[WHAT YOU NEED TO DO]
Output exactly the lines spanning from the line containing "(February) , the" to the last line of the entries, inclusive.
━━━━━━━━━━━━━━━━━━━━
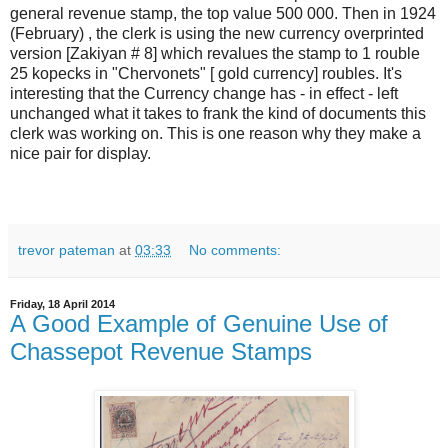
general revenue stamp, the top value 500 000. Then in 1924
(February) , the clerk is using the new currency overprinted
version [Zakiyan # 8] which revalues the stamp to 1 rouble
25 kopecks in "Chervonets" [ gold currency] roubles. It's
interesting that the Currency change has - in effect - left
unchanged what it takes to frank the kind of documents this
clerk was working on. This is one reason why they make a
nice pair for display.
trevor pateman
at
03:33
No comments:
Friday, 18 April 2014
A Good Example of Genuine Use of
Chassepot Revenue Stamps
━━━━━━━━━━━━━━━━━━━━
[TASK SOLUTION]
(February) , the clerk is using the new currency overprinted
version [Zakiyan # 8] which revalues the stamp to 1 rouble
25 kopecks in "Chervonets" [ gold currency] roubles. It's
interesting that the Currency change has - in effect - left
unchanged what it takes to frank the kind of documents this
clerk was working on. This is one reason why they make a
nice pair for display.
trevor pateman
at
03:33
No comments:
Friday, 18 April 2014
A Good Example of Genuine Use of
Chassepot Revenue Stamps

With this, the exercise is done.